**PROBLEM TO SOLVE:** Copy every one of the entries below word for word, keeping each line unchanged.

Dataset entries
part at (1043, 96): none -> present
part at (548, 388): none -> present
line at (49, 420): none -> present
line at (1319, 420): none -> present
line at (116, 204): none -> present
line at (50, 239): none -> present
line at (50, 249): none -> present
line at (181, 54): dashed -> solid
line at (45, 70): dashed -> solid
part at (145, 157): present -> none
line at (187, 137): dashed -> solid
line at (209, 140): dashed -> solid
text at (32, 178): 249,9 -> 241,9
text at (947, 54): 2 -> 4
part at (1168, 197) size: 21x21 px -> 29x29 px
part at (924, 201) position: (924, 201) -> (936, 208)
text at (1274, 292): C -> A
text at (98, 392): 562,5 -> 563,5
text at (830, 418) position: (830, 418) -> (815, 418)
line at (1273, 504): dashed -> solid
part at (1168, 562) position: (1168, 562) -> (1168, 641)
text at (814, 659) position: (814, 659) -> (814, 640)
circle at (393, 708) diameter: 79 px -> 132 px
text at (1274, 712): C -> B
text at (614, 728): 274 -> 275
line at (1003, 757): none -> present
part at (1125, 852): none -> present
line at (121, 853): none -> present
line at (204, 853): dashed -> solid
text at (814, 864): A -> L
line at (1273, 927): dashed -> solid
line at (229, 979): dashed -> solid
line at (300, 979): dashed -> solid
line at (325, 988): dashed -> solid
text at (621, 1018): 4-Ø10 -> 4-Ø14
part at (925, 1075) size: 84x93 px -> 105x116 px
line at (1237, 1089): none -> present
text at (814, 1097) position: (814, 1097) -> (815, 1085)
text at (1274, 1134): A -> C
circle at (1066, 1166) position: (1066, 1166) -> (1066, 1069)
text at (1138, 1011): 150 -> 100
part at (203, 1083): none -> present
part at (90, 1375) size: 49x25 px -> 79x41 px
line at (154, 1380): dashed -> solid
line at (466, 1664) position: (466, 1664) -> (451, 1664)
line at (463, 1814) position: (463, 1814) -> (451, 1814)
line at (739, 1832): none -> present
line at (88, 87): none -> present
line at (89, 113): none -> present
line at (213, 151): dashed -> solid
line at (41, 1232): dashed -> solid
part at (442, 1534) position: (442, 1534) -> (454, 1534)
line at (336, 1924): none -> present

**WRITTEN ANSWER:**
part at (1043, 96): none -> present
part at (548, 388): none -> present
line at (49, 420): none -> present
line at (1319, 420): none -> present
line at (116, 204): none -> present
line at (50, 239): none -> present
line at (50, 249): none -> present
line at (181, 54): dashed -> solid
line at (45, 70): dashed -> solid
part at (145, 157): present -> none
line at (187, 137): dashed -> solid
line at (209, 140): dashed -> solid
text at (32, 178): 249,9 -> 241,9
text at (947, 54): 2 -> 4
part at (1168, 197) size: 21x21 px -> 29x29 px
part at (924, 201) position: (924, 201) -> (936, 208)
text at (1274, 292): C -> A
text at (98, 392): 562,5 -> 563,5
text at (830, 418) position: (830, 418) -> (815, 418)
line at (1273, 504): dashed -> solid
part at (1168, 562) position: (1168, 562) -> (1168, 641)
text at (814, 659) position: (814, 659) -> (814, 640)
circle at (393, 708) diameter: 79 px -> 132 px
text at (1274, 712): C -> B
text at (614, 728): 274 -> 275
line at (1003, 757): none -> present
part at (1125, 852): none -> present
line at (121, 853): none -> present
line at (204, 853): dashed -> solid
text at (814, 864): A -> L
line at (1273, 927): dashed -> solid
line at (229, 979): dashed -> solid
line at (300, 979): dashed -> solid
line at (325, 988): dashed -> solid
text at (621, 1018): 4-Ø10 -> 4-Ø14
part at (925, 1075) size: 84x93 px -> 105x116 px
line at (1237, 1089): none -> present
text at (814, 1097) position: (814, 1097) -> (815, 1085)
text at (1274, 1134): A -> C
circle at (1066, 1166) position: (1066, 1166) -> (1066, 1069)
text at (1138, 1011): 150 -> 100
part at (203, 1083): none -> present
part at (90, 1375) size: 49x25 px -> 79x41 px
line at (154, 1380): dashed -> solid
line at (466, 1664) position: (466, 1664) -> (451, 1664)
line at (463, 1814) position: (463, 1814) -> (451, 1814)
line at (739, 1832): none -> present
line at (88, 87): none -> present
line at (89, 113): none -> present
line at (213, 151): dashed -> solid
line at (41, 1232): dashed -> solid
part at (442, 1534) position: (442, 1534) -> (454, 1534)
line at (336, 1924): none -> present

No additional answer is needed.